No es baladí que se use la palabra «desnudarse» para hablar del juego. Desnudar el alma, en un lenguaje un tanto cursi. Pero desnudar también es un acto físico, una acción que se lleva a cabo sobre uno mismo. Freeman se desnuda de forma consciente, aunque por momentos nos sitúe como un voyeur cualquiera, también nuestros cuerpos se unen para hacer avanzar la historia. El videojuego es la obra de arte que siempre está por terminar, como la Piedad Rondanini de Miguel Ángel o La expulsión de los judíos de España de Emilio Sala, que se antoja un fotograma de algo más grande que nosotros y más grande que el propio cuadro, una suprahistoria irrepresentable en su conjunto.
Es precisamente aquí donde Freeman aprovecha todas las ventajas que tiene el videojuego. La inmersión de identidad que propone cumple su función no ya para que podamos vivir su Historia, sino para que podamos entenderla y compartirla. Lo cierto es que no es complicado entender un primer amor, mucho menos, para una generación que ronda los veintitantos, el escarceo amoroso on-line. Pero es el punto de vista el que resulta, como ya he mencionado antes, radical: el de una mujer, una en particular, que nos permite adentrarnos hasta ciertas intimidades.

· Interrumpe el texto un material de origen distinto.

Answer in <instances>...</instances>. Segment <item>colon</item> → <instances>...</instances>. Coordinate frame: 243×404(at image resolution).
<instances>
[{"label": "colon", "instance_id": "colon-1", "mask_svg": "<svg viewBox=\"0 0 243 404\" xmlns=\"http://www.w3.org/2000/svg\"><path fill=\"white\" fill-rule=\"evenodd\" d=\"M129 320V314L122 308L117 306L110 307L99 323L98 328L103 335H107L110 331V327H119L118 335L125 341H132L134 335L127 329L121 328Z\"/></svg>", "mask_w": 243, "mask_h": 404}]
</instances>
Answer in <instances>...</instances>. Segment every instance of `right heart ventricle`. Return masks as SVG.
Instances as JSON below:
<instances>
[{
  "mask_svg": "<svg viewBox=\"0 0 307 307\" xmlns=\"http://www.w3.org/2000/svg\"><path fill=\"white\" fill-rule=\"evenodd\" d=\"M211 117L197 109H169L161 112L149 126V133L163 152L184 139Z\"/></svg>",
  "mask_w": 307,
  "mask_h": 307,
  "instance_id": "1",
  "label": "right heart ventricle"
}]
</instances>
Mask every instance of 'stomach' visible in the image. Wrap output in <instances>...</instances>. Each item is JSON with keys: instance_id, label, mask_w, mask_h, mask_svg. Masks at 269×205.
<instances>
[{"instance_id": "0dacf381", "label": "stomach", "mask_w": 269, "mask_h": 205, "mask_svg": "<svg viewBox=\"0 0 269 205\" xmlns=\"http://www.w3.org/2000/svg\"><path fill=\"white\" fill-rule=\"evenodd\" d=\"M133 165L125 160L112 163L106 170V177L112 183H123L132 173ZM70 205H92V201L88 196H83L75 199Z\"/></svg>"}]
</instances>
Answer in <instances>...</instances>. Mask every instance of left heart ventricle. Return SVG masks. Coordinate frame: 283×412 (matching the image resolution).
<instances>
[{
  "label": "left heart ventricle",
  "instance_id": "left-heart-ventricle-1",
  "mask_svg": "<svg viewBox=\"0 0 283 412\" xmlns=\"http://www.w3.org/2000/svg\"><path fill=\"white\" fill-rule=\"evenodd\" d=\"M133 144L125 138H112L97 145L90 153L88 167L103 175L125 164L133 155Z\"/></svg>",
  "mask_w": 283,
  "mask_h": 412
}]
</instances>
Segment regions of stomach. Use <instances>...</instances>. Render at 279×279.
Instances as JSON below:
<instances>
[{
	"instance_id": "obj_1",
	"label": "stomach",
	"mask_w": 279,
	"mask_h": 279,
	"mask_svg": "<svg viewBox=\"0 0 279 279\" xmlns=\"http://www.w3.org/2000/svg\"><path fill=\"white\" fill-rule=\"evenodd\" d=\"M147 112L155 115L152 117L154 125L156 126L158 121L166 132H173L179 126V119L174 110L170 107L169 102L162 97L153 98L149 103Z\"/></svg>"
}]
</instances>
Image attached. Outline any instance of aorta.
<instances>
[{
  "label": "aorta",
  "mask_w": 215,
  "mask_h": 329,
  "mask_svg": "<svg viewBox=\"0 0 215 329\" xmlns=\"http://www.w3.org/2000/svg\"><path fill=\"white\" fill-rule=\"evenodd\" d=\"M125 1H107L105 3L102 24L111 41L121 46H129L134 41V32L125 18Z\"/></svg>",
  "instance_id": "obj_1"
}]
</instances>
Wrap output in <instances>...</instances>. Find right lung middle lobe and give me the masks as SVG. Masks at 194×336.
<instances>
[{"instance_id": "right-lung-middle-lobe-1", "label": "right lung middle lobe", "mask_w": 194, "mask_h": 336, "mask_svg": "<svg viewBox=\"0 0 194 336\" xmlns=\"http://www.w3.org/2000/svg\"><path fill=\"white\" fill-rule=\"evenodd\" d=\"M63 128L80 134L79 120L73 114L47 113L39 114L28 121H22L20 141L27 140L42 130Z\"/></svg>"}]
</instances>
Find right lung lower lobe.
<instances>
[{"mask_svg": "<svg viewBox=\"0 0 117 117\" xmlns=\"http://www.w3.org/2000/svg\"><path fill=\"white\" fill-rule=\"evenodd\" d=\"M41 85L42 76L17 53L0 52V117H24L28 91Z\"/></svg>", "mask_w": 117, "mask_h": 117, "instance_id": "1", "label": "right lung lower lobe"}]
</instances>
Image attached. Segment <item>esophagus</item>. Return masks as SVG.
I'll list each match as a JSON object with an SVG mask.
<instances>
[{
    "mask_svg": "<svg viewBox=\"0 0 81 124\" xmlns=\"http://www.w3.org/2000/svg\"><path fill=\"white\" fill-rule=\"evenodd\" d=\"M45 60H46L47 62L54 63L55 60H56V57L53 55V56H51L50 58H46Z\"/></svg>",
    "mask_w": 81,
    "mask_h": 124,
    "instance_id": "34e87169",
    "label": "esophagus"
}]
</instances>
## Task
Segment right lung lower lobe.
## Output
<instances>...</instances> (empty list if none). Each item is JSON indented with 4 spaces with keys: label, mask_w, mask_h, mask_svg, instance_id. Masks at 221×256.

Comparemos con Emily Is Away. Allí, la falta de corporeidad se daba por supuesta, ya que la experiencia masculina se tilda de universal y común. Pero Freeman no podría hacerlo de la misma forma. El cambio fundamental en la confesión, entre la masculinidad que lo inunda todo de forma homogénea y la feminidad que se subsume a la inundación, se ubica en la necesidad por hacernos particulares, elevada gracias a la hiperconexión y las redes sociales. El tema de la tragedia puede ser global, pero los detalles y la vivencia misma es singular. Así, Freeman pasa de ser un Otro, un hombre con falta, a un Yo total. Porque Freeman no acepta pasar por el aro, convertirse en quien no es, mantiene su pelo de colores y su aspecto de Sailor Moon de los ochenta.
Formamos nosotros parte de este Yo, ya lo he mencionado varias veces. Pero nunca es suficiente. En un universo de Nathan Drakes y Jefes Maestros, Freeman se presenta a sí misma como personaje de su particular Historia, para terminar con un texto que agradece a una comunidad de jugadores y revela lo real de la experiencia. Al narrar su Historia, deja fuera necesariamente a lo masculino. Ella es el centro de gravitación principal, por motivos obvios. Aunque parezca que el juego se vertebra sobre una relación, en realidad la motivación última es una auto-exploración, un mirarse para dentro. Lo vemos cuando aparecen el precio de los billetes de avión, búsqueda que nosotros no hemos hecho, pero ella sí, en plena elipsis.
La mirada es un acto fundamental en Cibele cuando dejamos de ser Nina Freeman, pero al ser ella el resto del tiempo, nuestra forma de mirarla cambia. Se alteran códigos y estructuras al englobarse en una situación distinta a la de la sala de cine o las habitaciones del museo. En su corta trama, apenas tres actos de veinte minutos o media hora, el juego se muestra como un artefacto vasto e inmenso, en un aparente páramo donde la reflexión y lo íntimo se ve relegado a propuestas marginales. «No es un juego», gritan algunos. Pero claro que lo es. Solo un juego podría hacer lo que hace Cibele.